» **Consegna**
Rispondi alle domande seguenti usando il testo sulla Liga Veneta.
(a) Quanti anni ha Flavio Tosi?
(b) Da quale anno Giampaolo Gobbo guida la Liga?
(c) In quale luogo Tosi ha invitato Giorgio Napolitano a festeggiare?

Mentre il capo (Umberto Bossi) cerca di arrabattarsi per portare a casa una bozza di federalismo fiscale prima di staccare la spina al governo Berlusconi, in Veneto si è già riproposta la guerra sull’asse tra Verona e Treviso per accaparrarsi la guida nazionale (si chiama impropriamente così) della Liga Veneta. Da una parte il sindaco della città scaligera, Flavio Tosi, 42 anni e un volto meno disinvolto rispetto al passato e molto più istituzionalizzato. Dall’altra Giampaolo Gobbo, il segretario uscente, per niente intenzionato a mollare la poltrona che gli permette di contare non solo in Veneto, ma anche a Roma, forte della guida di una delle regioni roccaforte del voto al Carroccio.
Dicevamo Tosi. Un personaggio discusso in passato, controverso e contestato per alcune affermazioni sui Rom, ma capace di portare a casa un gradimento elettorale di oltre il 60 per cento, che negli anni ha consolidato fino ad arrivare al 65 per cento, secondo i dati raccolti dal Sole 24 Ore. Un uomo forte nella sua regione che sa di far paura anche a un avversario come Gobbo che guida incontrastato la Liga dal lontano 1998. Tosi ha un seguito non solo a Verona, ma anche a Vicenza e in parte nelle sale della giunta regionale, a Venezia. E le carte se le vuole giocare fino in fondo. Non è un caso che negli ultimi mesi si sia sganciato dalla linea di Bossi, Calderoli e Maroni, pronto a farsi rottamatore come un Matteo Renzi qualsiasi. Se le sue provocazioni (il tifo per la nazionale italiana e non quella padana, definire l’inno di Mameli una cosa seria) potevano essere presi come provocazioni, l’affronto peggiore l’ha fatto invitando il presidente della repubblica Giorgio Napolitano a festeggiare all’Arena di Verona i 150 anni della Repubblica.

» **Sezione dati**

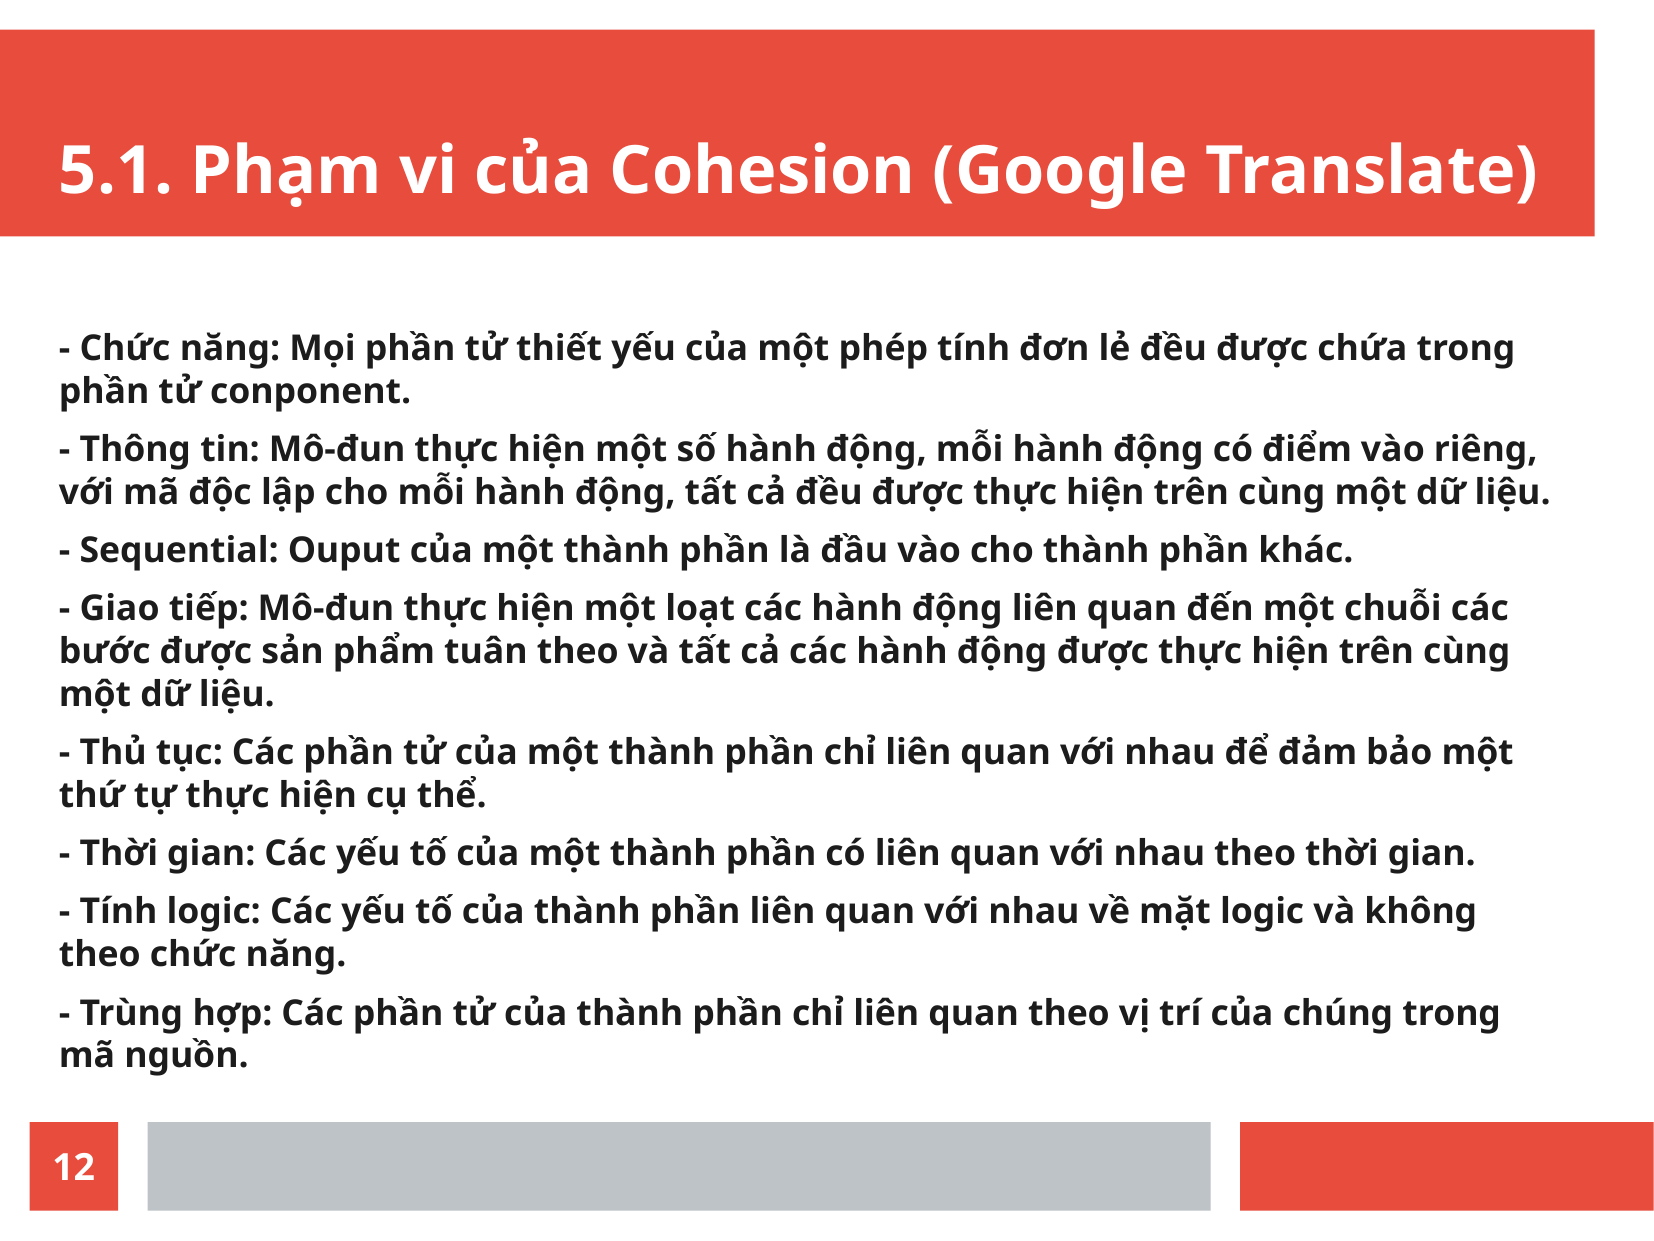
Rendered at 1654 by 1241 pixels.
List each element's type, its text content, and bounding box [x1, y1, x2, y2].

» **Esercizio svolto**
(a) 42 anni.
(b) Dal 1998.
(c) All'Arena di Verona.